Well, as much as I wanted to like this lens I have decided to return it...
I did quite a few test shots comparing it to my EF-S 18-135 IS USM and EF 70-300mm IS II USM mounted on my EOS M50. With the exception of obvious increased softness at 400mm, it was pretty much indistinguishable from the Canon lenses at 18mm, 35mm, 50mm, 70mm, 135mm, 200mm and 300mm.
While it might be a viable option for someone who doesn't have other lenses to cover its range, the "all in one" aspect just didn't impress me as much as I thought it would. Additionally, the zoom ring is quite non-linear. It zooms smooth and easy and with expected resistance from 18mm to about 70mm where it hits a wall of increased resistance to push past to 100mm and beyond. Not sure if this is intentional or just on my copy but I found it very annoying.
Throughout the entire range focus was a noticeably slow and it seemed to have moments where it really hunted when it shouldn't have needed to.

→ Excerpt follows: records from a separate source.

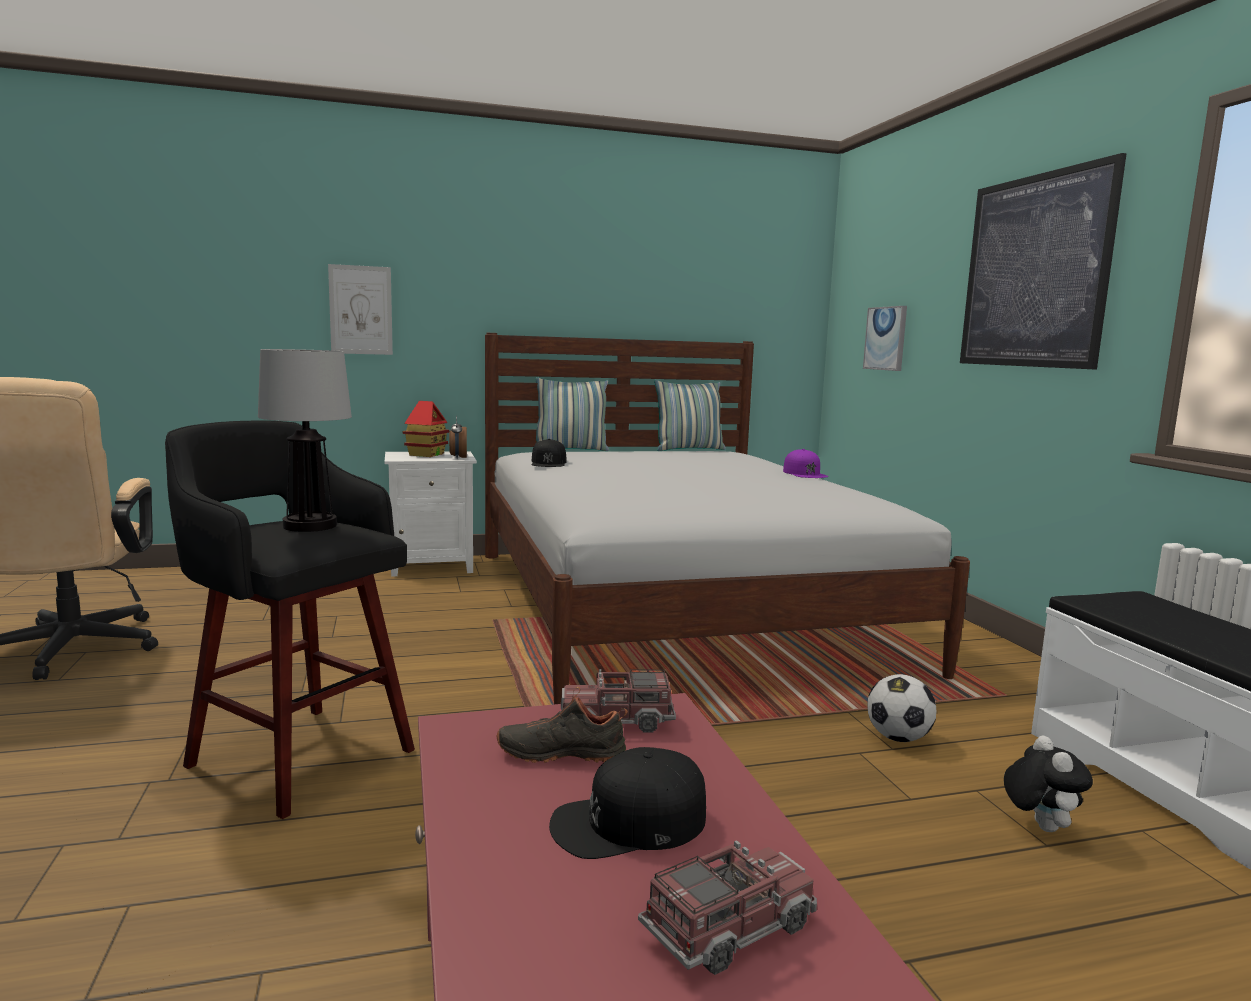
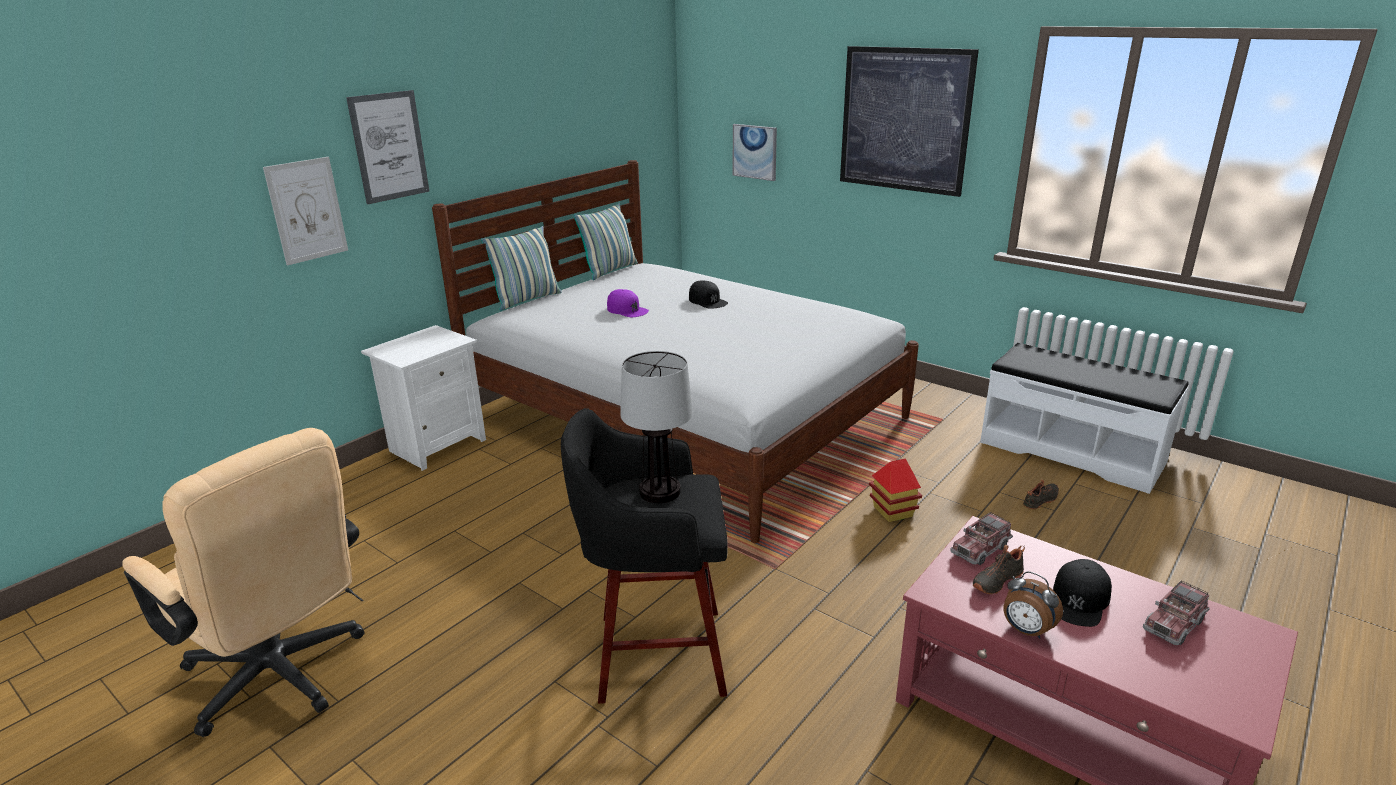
camera: 35 degrees left, 15 degrees up
(426, 454) = (413, 344): toy house -> toy house (892, 511)
(454, 270) = (389, 146): none -> picture
(458, 457) = (452, 340): alarm clock -> alarm clock (1026, 631)
(548, 463) = (569, 331): black cap -> black cap (707, 301)
(729, 928) = (1174, 624): toy truck -> toy truck turned 150 degrees counterclockwise
(804, 473) = (757, 289): purple cap -> purple cap (627, 310)
(898, 738) = (933, 473): football -> none
(1039, 826) = (1041, 500): plush toy -> black shoe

I even had to manually focus it on one test shot of a red rose with clear petals. Both the 18-135mm and 70-300mm Canon lenses focus faster and never had any hunt issues during my test shots.
While nice and compact considering it's range, it is thicker and only about 1/2" shorter than the 70-300mm Canon, mind you the 70-300mm IS II USM is an EF lens providing full frame coverage, whereas the Tamron is EF-S and the vignette is there throughout the complete zoom range. If you use it on a FF body it requires about 1.3x crop to get rid of. I think it is too big for a "walk around" lens to be on the camera
The absolute killer though was when being used on my EOS R in crop mode, it gave my camera a seizure - stuttery focus with fast short range back and forth without locking, erratic operation and after turning the camera off and back on, I found that all of my custom button assignments had been wiped out/reset.
Given the non-linear zoom pressure, focus speed, focus issues, and softness at 400mm I don't think it is a $650 lens. To me, it "feels" more like what I would expect from a $400-$450 lens. If I were to hold, examine, and play with it side by side with the Canon 70-300mm ($499) knowing nothing about them and going only on an initial impression, I would guess the Canon to be the more expensive lens, even considering the additional range of the Tamron.
So all things considered, it just was not the "one to do it all" solution I was hoping for and its shortcomings are not outweighed by not having to carry a second lens and occasionally swapping between them.
If you have an 18-135mm or even an 18-55mm kit lens and wanting to get something in the 300-400mm range, I would recommend the Canon 70-300mm IS II USM. While I didn't specifically test it, I would bet that taking a 300mm shot from the Canon to the same framing of the Tamron at 400mm, it would provide better IQ than the Tamron at 400mm.